Un altro viaggio particolarmente significativo è stato quello realizzato a Valencia, dove un docente e un assistente tecnico hanno frequentato un corso di lingua spagnola finalizzato al potenziamento delle competenze comunicative.
L’immersione ha consentito di utilizzare quotidianamente la lingua in moduli e contesti autentici, favorendo un apprendimento efficace e motivante.
Il soggiorno di studio è stato arricchito dalla scoperta del patrimonio storico, artistico e culturale della città, contribuendo ad ampliare ulteriormente la dimensione europea dei partecipanti.
Le testimonianze raccolte nel corso dell’evento hanno evidenziato come Erasmus+ rappresenti un’opportunità straordinaria di crescita personale e professionale.
Le mobilità consentono infatti di acquisire nuove competenze, confrontarsi con sistemi educativi differenti, sviluppare una mentalità aperta al cambiamento e trasferire nella pratica quotidiana metodologie innovative capaci di migliorare la qualità dell’insegnamento e dell’apprendimento.
A concludere l’incontro è stata la testimonianza della Dirigente scolastica Alessandra Napoli, che ha presentato la propria esperienza presso il Future Classroom Lab di Bruxelles, centro europeo di riferimento per l’innovazione didattica e l’apprendimento attivo.
Il percorso ha consentito il confronto con dirigenti e docenti provenienti da numerosi Paesi europei su tematiche quali l’Active Learning, le metodologie collaborative, l’educazione STEM inclusiva e lo sviluppo delle competenze del XXI secolo.
Attraverso attività pratiche e momenti di progettazione condivisa, è stato possibile approfondire modelli educativi che pongono gli studenti al centro del processo di apprendimento, favorendo partecipazione, creatività, problem solving e lavoro di squadra. Le attività laboratoriali hanno inoltre permesso ai partecipanti di osservare da vicino le difficoltà che spesso gli alunni incontrano nel processo di apprendimento.
Proprio da questo vissuto sul campo nasce una riflessione che la Dirigente ha voluto condividere con la comunità scolastica: «Un’unica lezione che vale mille teorie».
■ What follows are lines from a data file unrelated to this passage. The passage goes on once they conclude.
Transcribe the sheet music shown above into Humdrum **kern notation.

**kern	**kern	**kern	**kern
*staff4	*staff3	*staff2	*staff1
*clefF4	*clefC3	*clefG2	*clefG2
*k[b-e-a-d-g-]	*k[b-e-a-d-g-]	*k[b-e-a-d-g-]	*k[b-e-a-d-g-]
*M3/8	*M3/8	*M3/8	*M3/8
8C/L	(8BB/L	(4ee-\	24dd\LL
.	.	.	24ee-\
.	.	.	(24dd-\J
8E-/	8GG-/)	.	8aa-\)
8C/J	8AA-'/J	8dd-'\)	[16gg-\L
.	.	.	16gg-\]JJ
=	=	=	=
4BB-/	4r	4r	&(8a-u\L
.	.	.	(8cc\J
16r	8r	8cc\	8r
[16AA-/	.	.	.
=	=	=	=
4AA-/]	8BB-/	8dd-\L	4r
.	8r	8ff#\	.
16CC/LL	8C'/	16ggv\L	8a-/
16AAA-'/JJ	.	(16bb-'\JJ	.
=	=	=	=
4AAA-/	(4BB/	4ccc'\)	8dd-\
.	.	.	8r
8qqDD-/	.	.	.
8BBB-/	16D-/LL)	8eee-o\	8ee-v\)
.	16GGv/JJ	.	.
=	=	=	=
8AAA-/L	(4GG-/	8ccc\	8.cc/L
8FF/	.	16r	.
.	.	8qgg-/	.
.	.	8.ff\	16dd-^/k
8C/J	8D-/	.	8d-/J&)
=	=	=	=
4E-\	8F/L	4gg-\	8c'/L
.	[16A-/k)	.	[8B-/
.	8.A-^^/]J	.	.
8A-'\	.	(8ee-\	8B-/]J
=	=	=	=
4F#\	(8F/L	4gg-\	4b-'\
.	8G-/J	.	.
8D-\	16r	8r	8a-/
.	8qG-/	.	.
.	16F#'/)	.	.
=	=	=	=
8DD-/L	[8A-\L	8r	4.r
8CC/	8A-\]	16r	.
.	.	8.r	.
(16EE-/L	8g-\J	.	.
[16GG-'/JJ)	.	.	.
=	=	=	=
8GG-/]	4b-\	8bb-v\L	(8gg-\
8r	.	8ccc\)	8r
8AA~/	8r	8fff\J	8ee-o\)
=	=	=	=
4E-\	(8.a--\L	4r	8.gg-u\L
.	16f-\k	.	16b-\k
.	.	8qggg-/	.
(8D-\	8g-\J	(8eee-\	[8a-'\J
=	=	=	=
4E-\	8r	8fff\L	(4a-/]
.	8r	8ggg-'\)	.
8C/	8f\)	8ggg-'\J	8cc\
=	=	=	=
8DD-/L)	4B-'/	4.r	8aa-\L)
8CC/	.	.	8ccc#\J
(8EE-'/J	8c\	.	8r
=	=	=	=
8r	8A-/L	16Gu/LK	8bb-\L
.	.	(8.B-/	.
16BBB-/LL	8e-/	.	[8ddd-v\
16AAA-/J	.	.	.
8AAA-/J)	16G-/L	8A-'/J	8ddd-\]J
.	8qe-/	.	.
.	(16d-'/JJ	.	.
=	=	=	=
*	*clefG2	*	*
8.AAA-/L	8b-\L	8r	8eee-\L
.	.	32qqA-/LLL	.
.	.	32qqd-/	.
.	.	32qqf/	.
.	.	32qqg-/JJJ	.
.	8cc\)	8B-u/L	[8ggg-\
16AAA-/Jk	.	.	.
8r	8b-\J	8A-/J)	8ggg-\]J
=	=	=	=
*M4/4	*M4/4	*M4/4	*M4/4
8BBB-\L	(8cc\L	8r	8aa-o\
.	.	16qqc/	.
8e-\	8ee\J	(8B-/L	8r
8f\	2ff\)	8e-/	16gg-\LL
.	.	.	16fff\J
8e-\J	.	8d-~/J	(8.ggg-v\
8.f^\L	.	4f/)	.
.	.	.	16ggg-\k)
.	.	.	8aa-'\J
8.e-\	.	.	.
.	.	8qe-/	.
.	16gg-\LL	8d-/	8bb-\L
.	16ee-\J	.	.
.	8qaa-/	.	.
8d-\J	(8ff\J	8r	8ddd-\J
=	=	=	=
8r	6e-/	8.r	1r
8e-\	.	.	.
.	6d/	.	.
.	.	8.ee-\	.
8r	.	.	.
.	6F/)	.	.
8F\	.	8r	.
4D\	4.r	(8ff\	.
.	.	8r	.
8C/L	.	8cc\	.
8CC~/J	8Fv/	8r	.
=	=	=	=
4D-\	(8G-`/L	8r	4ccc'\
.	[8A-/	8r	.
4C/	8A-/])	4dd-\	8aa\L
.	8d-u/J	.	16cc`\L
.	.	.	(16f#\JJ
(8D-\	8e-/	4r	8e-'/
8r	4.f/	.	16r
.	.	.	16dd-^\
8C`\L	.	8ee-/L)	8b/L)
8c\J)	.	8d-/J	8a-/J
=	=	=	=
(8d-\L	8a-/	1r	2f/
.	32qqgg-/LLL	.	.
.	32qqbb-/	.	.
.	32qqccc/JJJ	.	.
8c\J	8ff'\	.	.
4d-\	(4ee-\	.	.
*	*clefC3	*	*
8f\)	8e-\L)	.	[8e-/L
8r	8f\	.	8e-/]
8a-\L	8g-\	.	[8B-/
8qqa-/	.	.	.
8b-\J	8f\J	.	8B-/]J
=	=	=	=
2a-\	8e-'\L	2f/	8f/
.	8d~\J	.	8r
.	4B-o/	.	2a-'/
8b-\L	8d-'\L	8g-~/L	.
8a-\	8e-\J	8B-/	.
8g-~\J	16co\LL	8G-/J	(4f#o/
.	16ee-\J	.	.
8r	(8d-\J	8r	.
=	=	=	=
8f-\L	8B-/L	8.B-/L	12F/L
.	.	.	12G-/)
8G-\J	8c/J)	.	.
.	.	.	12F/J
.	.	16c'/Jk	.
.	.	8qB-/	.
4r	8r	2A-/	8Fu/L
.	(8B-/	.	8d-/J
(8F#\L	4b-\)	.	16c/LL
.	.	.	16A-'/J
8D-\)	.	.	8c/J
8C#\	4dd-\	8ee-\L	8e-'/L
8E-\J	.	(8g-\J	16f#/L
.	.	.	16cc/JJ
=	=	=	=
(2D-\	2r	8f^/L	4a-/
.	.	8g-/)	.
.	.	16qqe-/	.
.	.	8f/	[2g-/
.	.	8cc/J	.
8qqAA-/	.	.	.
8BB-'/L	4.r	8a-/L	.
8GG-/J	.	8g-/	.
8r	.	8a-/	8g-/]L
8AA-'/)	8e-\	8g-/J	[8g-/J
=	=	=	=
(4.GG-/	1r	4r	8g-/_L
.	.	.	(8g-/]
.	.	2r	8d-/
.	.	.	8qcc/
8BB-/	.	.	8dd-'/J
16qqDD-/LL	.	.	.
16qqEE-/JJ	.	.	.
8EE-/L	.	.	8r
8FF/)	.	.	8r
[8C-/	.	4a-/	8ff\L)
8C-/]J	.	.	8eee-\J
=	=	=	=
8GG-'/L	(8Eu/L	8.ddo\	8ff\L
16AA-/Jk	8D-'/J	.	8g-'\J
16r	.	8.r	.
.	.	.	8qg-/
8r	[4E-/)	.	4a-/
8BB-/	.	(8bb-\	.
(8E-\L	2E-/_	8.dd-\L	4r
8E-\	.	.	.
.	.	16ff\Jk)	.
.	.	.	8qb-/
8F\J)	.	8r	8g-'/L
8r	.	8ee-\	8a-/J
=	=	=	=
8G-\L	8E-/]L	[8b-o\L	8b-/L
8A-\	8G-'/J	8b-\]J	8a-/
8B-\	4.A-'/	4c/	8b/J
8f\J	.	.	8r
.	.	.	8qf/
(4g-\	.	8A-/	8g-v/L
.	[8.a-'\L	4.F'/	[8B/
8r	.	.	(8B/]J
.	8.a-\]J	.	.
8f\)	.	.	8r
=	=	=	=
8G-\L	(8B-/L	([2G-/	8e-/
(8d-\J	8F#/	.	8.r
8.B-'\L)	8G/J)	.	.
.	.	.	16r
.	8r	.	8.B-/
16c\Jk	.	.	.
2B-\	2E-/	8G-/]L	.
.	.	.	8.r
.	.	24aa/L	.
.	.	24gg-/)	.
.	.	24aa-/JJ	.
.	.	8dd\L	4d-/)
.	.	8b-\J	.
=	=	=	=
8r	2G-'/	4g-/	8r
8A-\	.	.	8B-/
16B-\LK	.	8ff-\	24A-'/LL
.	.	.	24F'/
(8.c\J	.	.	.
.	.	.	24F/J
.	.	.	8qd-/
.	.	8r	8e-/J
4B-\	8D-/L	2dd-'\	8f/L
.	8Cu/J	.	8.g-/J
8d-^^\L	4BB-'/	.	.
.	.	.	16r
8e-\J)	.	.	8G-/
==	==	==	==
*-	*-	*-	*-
Come evidenziato durante la presentazione, sperimentare direttamente le sfide affrontate dagli studenti meno motivati permette agli insegnanti di sviluppare strategie educative più empatiche ed efficaci. Chi ha provato la frustrazione del “non riuscire ad arrivare” è infatti maggiormente in grado di riconoscere precocemente i segnali di disagio e intervenire tempestivamente per sostenere il cammino di crescita degli alunni.
Il periodo di formazione a Bruxelles ha così rappresentato non soltanto un’occasione di aggiornamento professionale, ma anche un’importante opportunità di riflessione sul valore dell’inclusione, dell’ascolto e dell’empatia come elementi fondamentali di una scuola capace di rispondere ai bisogni di tutti.
L’evento si è concluso con la consapevolezza che le mobilità Erasmus non rappresentano un punto di arrivo, ma una tappa fondamentale di un percorso di innovazione e apertura internazionale che continuerà a coinvolgere l’intera comunità scolastica.
Attraverso Erasmus+, l’Istituto rafforza il proprio impegno nella costruzione di un ambiente educativo sempre più inclusivo, innovativo, sostenibile e pienamente inserito nella dimensione europea.